● **RECORDS**

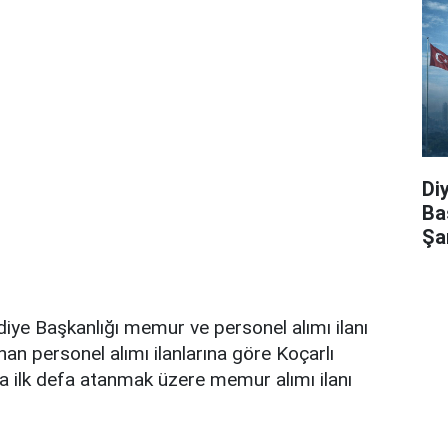
Di
Ba
Şa
diye Başkanlığı memur ve personel alımı ilanı
an personel alımı ilanlarına göre Koçarlı
a ilk defa atanmak üzere memur alımı ilanı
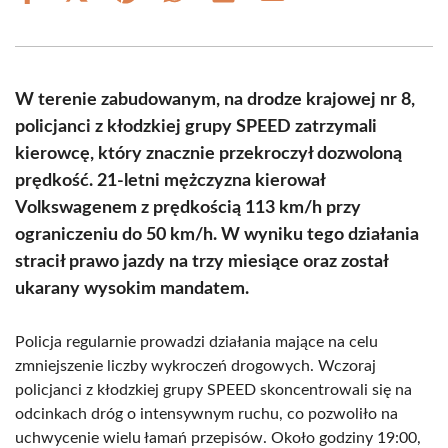
on
on
on
on
on
on
Facebook
X
Pinterest
WhatsApp
LinkedIn
Email
(Twitter)
W terenie zabudowanym, na drodze krajowej nr 8,
policjanci z kłodzkiej grupy SPEED zatrzymali
kierowcę, który znacznie przekroczył dozwoloną
prędkość. 21-letni mężczyzna kierował
Volkswagenem z prędkością 113 km/h przy
ograniczeniu do 50 km/h. W wyniku tego działania
stracił prawo jazdy na trzy miesiące oraz został
ukarany wysokim mandatem.
Policja regularnie prowadzi działania mające na celu
zmniejszenie liczby wykroczeń drogowych. Wczoraj
policjanci z kłodzkiej grupy SPEED skoncentrowali się na
odcinkach dróg o intensywnym ruchu, co pozwoliło na
uchwycenie wielu łamań przepisów. Około godziny 19:00,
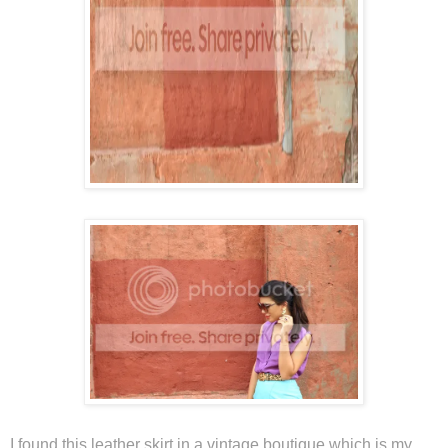
I found this leather skirt in a vintage boutique which is my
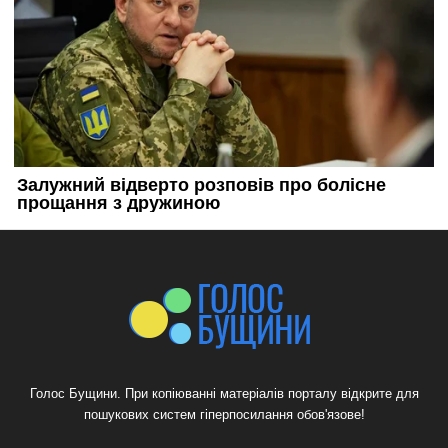
Голос Бущини. При копіюванні матеріалів порталу відкрите для
пошукових систем гіперпосилання обов'язове!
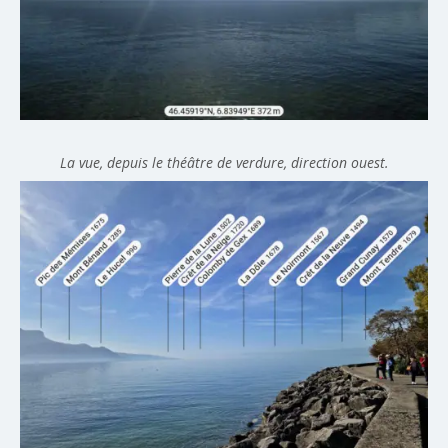
La vue, depuis le théâtre de verdure, direction ouest.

● **WHAT YOU WILL DO**
Reproduce verbatim every line of text in the material above, omitting the pictures.

● **RESPONSE TO THIS EXERCISE**
Di
Ba
Şa
diye Başkanlığı memur ve personel alımı ilanı
an personel alımı ilanlarına göre Koçarlı
a ilk defa atanmak üzere memur alımı ilanı
on
on
on
on
on
on
Facebook
X
Pinterest
WhatsApp
LinkedIn
Email
(Twitter)
W terenie zabudowanym, na drodze krajowej nr 8,
policjanci z kłodzkiej grupy SPEED zatrzymali
kierowcę, który znacznie przekroczył dozwoloną
prędkość. 21-letni mężczyzna kierował
Volkswagenem z prędkością 113 km/h przy
ograniczeniu do 50 km/h. W wyniku tego działania
stracił prawo jazdy na trzy miesiące oraz został
ukarany wysokim mandatem.
Policja regularnie prowadzi działania mające na celu
zmniejszenie liczby wykroczeń drogowych. Wczoraj
policjanci z kłodzkiej grupy SPEED skoncentrowali się na
odcinkach dróg o intensywnym ruchu, co pozwoliło na
uchwycenie wielu łamań przepisów. Około godziny 19:00,
I found this leather skirt in a vintage boutique which is my
Голос Бущини. При копіюванні матеріалів порталу відкрите для
пошукових систем гіперпосилання обов'язове!
La vue, depuis le théâtre de verdure, direction ouest.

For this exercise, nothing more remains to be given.